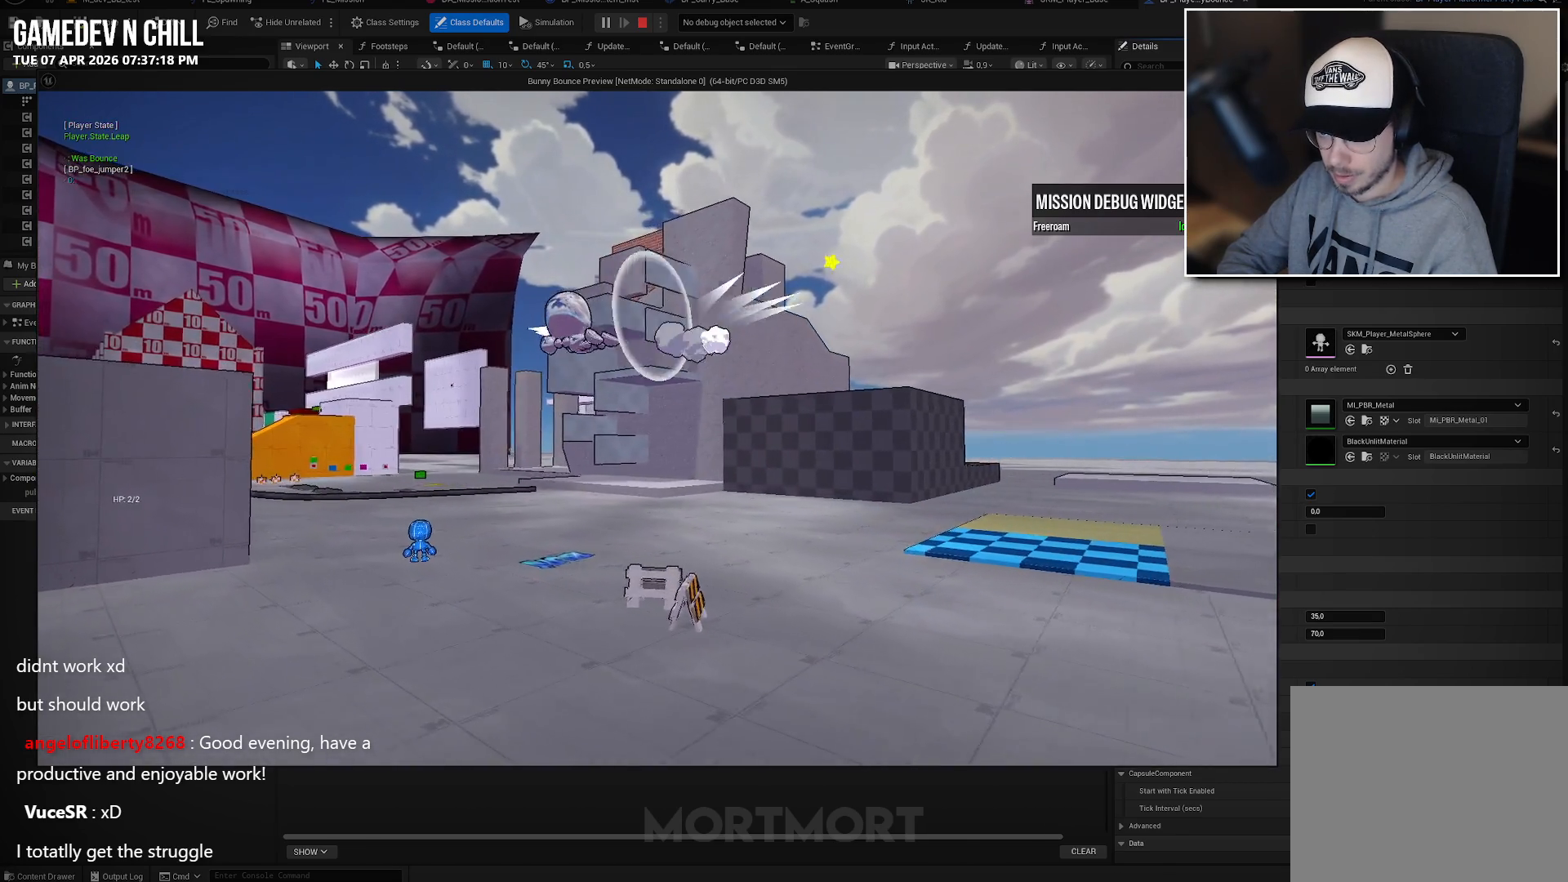
{"buttons": [], "left_stick": "up-left", "right_stick": "center", "events": [[267, "right_stick", "down-left"], [467, "right_stick", "center"]]}
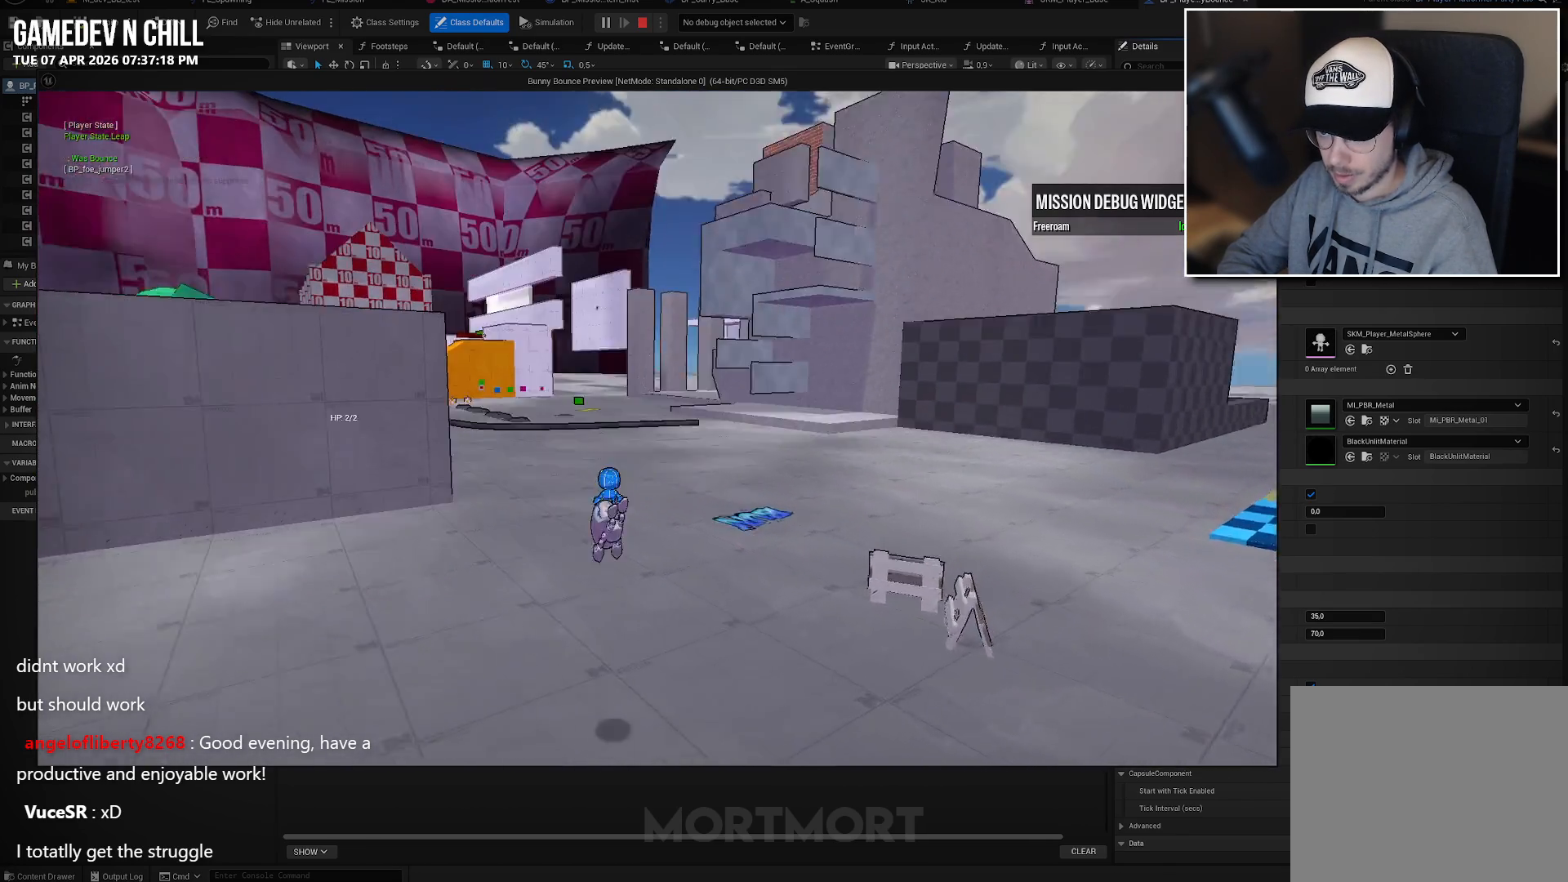
{"buttons": [], "left_stick": "up-left", "right_stick": "center", "events": [[250, "A", "down"], [350, "A", "up"]]}
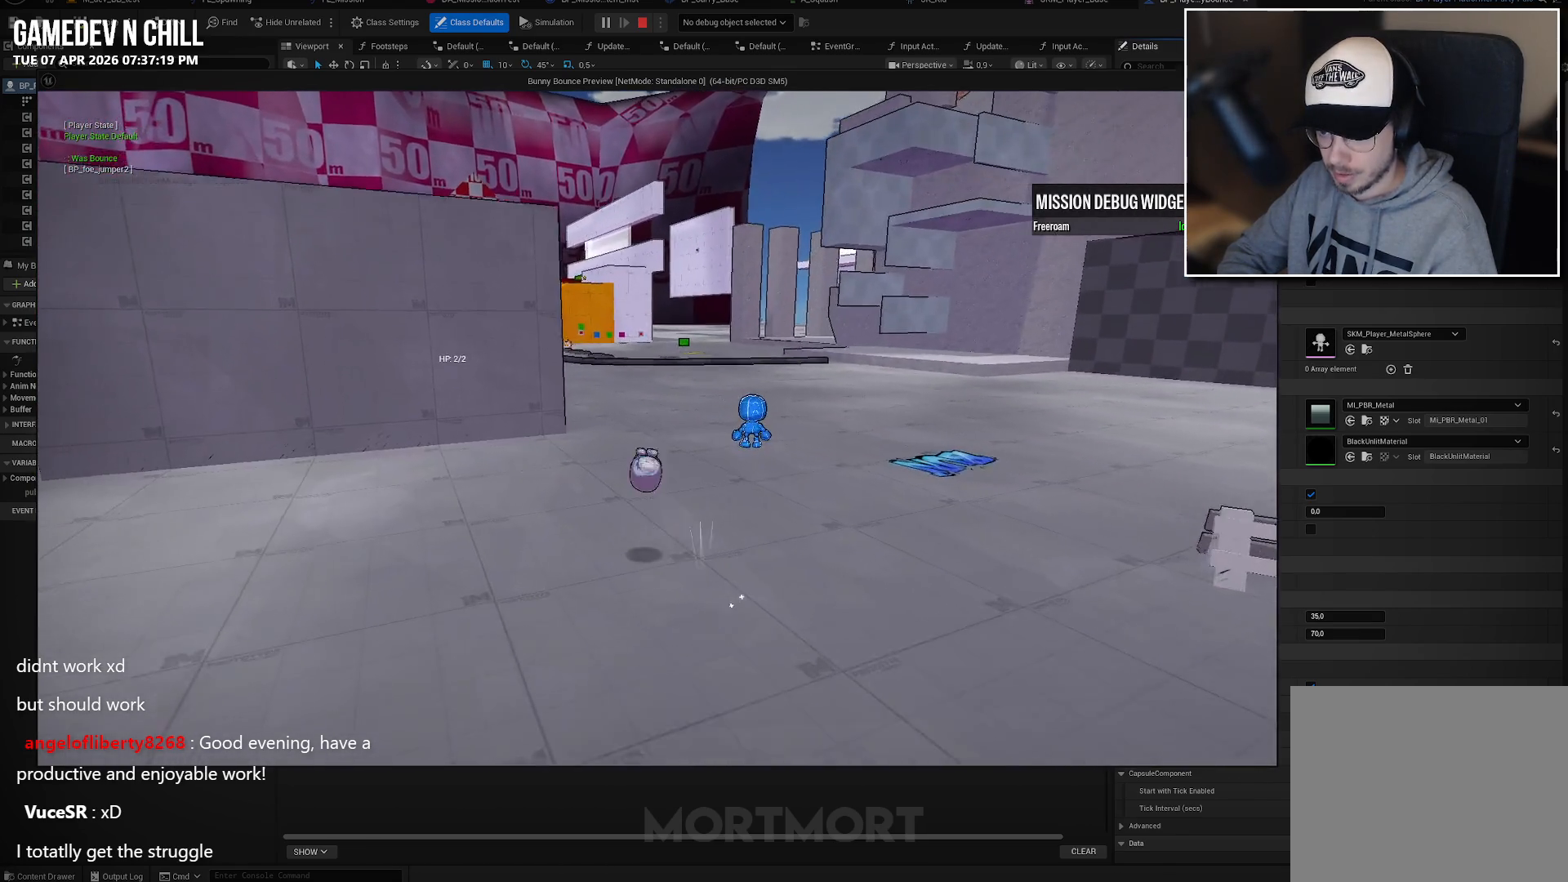
{"buttons": [], "left_stick": "up-left", "right_stick": "center", "events": [[233, "L2", "down"], [383, "L2", "up"]]}
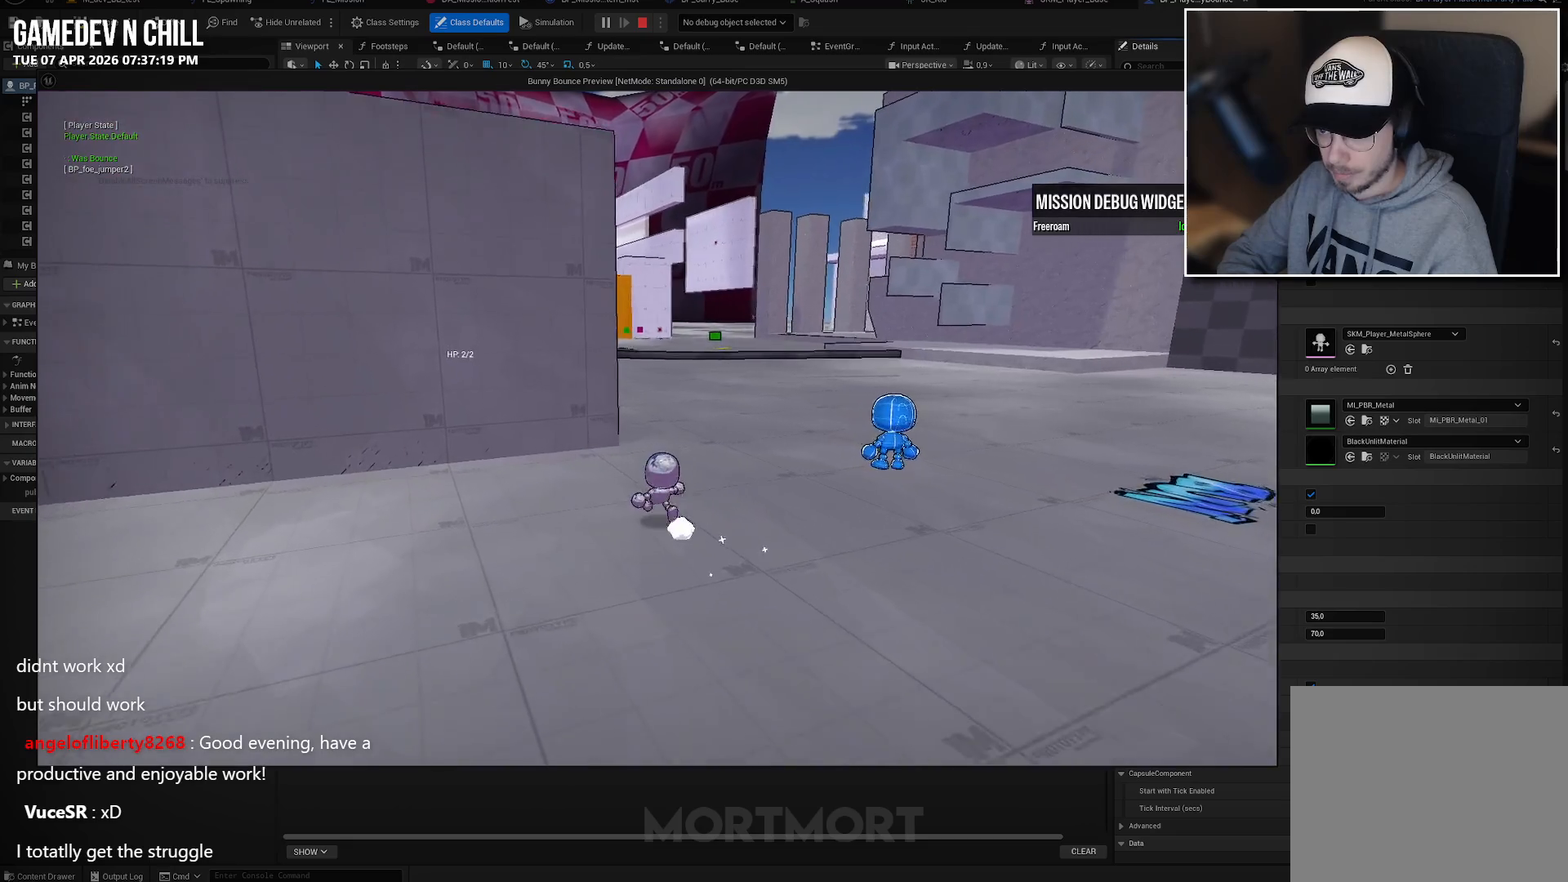
{"buttons": ["X"], "left_stick": "up", "right_stick": "center", "events": [[17, "A", "down"], [167, "A", "up"], [200, "L2", "down"], [350, "L2", "up"], [417, "X", "down"], [433, "left_stick", "up"]]}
········
* _What is expected_:
The answer should consist of every line above, exact and free of images.

* _Expected answer_:
{"buttons": [], "left_stick": "up-left", "right_stick": "center", "events": [[267, "right_stick", "down-left"], [467, "right_stick", "center"]]}
{"buttons": [], "left_stick": "up-left", "right_stick": "center", "events": [[250, "A", "down"], [350, "A", "up"]]}
{"buttons": [], "left_stick": "up-left", "right_stick": "center", "events": [[233, "L2", "down"], [383, "L2", "up"]]}
{"buttons": ["X"], "left_stick": "up", "right_stick": "center", "events": [[17, "A", "down"], [167, "A", "up"], [200, "L2", "down"], [350, "L2", "up"], [417, "X", "down"], [433, "left_stick", "up"]]}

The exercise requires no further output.